··· The data ···

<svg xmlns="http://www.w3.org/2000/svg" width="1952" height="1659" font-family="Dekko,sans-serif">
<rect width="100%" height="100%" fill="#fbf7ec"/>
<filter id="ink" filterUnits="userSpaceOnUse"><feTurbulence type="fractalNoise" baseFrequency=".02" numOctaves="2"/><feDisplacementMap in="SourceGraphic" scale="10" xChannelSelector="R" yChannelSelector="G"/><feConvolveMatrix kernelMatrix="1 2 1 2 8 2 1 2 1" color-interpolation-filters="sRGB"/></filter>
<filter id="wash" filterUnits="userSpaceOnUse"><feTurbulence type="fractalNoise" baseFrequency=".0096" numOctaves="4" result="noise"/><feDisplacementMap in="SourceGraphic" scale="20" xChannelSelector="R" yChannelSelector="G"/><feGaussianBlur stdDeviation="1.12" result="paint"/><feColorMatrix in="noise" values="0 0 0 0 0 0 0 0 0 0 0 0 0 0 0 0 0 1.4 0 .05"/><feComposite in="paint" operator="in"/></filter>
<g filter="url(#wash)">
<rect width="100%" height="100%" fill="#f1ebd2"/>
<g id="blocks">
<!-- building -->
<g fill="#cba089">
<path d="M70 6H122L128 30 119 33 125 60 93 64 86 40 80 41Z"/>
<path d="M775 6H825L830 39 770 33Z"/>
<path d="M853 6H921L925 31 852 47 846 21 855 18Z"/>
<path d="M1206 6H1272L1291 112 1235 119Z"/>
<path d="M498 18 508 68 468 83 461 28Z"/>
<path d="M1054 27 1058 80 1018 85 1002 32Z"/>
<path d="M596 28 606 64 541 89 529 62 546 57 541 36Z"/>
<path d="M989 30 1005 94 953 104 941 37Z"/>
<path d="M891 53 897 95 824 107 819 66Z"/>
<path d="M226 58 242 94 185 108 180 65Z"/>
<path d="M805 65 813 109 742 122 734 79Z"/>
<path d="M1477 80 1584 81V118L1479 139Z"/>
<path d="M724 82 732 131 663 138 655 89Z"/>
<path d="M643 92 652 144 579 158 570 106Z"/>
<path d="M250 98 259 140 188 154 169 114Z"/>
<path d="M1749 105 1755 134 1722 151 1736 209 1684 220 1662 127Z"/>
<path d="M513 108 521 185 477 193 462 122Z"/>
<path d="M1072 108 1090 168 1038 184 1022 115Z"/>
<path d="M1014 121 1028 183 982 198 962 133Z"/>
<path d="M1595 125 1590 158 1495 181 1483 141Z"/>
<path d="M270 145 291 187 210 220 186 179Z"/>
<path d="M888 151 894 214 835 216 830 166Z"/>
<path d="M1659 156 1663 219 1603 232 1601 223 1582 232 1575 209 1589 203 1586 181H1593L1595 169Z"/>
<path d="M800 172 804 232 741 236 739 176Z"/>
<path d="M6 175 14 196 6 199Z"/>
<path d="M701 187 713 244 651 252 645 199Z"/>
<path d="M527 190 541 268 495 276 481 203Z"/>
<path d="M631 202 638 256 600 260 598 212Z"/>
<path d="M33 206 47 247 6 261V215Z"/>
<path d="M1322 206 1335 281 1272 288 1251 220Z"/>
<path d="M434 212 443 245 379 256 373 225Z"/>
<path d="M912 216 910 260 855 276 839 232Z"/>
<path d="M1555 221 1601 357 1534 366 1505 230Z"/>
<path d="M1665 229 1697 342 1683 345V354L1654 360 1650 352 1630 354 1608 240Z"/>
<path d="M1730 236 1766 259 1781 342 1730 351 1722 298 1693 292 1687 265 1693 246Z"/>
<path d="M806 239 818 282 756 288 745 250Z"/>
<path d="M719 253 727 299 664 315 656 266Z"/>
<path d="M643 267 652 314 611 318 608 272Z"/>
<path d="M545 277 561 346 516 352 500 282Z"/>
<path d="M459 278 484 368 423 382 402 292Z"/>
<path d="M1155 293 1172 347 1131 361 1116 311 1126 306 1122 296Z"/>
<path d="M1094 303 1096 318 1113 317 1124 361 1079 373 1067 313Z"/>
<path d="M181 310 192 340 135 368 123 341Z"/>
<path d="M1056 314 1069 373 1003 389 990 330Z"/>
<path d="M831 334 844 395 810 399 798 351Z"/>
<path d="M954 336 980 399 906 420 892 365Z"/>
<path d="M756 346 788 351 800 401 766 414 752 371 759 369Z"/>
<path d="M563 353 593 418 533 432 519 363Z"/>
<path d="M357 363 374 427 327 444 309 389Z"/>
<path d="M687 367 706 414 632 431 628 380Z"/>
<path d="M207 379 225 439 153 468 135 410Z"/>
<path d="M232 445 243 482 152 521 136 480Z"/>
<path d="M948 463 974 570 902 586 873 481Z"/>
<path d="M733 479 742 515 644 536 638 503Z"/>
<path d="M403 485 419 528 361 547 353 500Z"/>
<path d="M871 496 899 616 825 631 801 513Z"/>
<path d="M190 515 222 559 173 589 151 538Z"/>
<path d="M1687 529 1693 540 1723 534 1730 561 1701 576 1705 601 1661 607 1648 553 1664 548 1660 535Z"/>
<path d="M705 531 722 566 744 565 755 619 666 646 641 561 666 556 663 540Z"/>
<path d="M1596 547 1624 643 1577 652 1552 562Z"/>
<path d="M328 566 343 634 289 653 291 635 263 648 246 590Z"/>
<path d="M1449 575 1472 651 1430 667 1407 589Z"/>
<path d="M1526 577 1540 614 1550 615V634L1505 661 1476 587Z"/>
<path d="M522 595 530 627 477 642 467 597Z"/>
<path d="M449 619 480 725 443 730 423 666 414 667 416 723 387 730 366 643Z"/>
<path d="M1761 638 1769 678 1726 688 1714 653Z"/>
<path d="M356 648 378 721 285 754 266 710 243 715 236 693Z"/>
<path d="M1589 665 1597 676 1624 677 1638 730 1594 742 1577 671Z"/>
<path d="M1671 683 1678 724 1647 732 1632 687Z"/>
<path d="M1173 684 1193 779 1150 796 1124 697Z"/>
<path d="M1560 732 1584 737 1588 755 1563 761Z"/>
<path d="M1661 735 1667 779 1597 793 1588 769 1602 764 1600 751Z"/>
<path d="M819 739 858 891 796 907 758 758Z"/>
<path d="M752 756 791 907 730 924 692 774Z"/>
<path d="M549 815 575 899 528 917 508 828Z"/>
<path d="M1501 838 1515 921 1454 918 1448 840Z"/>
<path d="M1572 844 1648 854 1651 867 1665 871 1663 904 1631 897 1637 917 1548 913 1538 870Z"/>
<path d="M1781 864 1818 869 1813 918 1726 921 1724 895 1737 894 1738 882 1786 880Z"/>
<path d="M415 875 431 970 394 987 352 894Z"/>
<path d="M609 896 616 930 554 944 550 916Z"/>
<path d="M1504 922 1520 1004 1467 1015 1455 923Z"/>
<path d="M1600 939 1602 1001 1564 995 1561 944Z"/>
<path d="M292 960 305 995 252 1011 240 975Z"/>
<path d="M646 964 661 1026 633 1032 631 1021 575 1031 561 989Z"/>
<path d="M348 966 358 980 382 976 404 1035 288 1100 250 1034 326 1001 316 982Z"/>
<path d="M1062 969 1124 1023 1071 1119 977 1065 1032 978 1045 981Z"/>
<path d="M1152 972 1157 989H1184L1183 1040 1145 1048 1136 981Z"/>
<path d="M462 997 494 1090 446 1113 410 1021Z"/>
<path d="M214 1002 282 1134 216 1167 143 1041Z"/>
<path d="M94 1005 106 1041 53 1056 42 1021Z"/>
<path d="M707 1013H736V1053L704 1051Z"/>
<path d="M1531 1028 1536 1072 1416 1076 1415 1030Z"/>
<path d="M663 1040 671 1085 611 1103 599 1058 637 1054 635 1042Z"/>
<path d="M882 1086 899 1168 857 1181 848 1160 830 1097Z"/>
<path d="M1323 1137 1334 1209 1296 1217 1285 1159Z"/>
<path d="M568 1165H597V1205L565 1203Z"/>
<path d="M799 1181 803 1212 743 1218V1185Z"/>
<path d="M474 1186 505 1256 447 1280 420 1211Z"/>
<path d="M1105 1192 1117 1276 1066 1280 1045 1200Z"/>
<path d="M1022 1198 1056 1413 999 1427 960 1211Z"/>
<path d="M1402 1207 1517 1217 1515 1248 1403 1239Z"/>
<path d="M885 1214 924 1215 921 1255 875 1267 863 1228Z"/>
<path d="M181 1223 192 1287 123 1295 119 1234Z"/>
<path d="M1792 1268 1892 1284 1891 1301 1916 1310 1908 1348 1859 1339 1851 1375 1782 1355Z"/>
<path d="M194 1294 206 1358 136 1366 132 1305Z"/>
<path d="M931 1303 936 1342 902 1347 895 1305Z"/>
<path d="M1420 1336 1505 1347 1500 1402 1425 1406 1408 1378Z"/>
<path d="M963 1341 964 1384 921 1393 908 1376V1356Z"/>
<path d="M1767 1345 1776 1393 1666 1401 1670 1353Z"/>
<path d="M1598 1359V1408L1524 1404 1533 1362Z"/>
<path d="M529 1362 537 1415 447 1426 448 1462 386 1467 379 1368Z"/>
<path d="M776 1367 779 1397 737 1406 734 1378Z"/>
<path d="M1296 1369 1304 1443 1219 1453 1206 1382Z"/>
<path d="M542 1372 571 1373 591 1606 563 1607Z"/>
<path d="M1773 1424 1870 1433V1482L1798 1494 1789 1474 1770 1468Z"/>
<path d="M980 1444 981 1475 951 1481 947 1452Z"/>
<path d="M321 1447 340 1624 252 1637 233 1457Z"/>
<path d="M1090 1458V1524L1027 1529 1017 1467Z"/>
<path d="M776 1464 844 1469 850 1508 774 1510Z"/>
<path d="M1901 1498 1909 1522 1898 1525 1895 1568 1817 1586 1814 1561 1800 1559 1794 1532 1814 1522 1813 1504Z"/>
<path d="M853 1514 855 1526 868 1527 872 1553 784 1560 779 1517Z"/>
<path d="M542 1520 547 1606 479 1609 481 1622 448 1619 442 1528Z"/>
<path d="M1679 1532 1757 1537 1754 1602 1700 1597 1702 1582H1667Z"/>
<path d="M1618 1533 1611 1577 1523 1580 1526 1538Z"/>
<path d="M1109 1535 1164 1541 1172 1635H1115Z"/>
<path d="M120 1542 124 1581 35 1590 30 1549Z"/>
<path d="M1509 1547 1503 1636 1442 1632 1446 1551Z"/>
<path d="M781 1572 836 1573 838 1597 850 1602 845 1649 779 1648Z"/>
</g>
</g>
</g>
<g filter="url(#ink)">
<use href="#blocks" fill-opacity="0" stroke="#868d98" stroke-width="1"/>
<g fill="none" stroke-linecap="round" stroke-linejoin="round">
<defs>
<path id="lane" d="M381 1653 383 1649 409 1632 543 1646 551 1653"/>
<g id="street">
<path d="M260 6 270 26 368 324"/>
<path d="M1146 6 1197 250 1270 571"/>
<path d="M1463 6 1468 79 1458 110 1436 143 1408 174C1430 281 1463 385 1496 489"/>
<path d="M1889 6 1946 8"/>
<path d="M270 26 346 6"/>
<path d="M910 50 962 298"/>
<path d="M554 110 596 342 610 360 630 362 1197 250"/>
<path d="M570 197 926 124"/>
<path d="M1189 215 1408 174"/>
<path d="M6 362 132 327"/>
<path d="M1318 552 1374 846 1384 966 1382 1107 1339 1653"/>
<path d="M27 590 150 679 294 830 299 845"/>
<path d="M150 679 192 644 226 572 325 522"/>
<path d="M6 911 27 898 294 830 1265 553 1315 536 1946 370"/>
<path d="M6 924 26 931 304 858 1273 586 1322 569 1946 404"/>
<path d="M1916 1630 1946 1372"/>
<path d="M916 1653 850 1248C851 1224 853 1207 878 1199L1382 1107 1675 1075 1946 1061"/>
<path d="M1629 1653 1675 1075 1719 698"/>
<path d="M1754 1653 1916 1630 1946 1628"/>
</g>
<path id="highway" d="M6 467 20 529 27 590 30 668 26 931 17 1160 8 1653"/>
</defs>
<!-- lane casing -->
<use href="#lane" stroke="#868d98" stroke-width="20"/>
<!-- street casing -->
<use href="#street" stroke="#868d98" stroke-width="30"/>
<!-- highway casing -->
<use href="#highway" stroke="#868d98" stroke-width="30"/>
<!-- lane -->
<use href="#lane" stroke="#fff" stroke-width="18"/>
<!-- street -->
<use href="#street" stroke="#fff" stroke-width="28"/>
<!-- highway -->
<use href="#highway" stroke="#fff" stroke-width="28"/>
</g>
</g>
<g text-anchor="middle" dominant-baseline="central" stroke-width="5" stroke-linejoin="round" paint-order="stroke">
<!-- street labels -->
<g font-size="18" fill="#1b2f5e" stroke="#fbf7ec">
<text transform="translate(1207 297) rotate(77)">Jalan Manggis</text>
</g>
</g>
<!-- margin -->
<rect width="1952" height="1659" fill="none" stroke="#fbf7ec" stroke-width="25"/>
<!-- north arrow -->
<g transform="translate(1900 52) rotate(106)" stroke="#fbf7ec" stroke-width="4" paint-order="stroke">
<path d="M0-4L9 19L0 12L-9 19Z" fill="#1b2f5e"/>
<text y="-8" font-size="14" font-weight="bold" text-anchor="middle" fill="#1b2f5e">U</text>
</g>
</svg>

···

# [Work task]
After reading the material above, tally the lines that include the string "xChannelSelector" and give only the number.

# [Response area]
2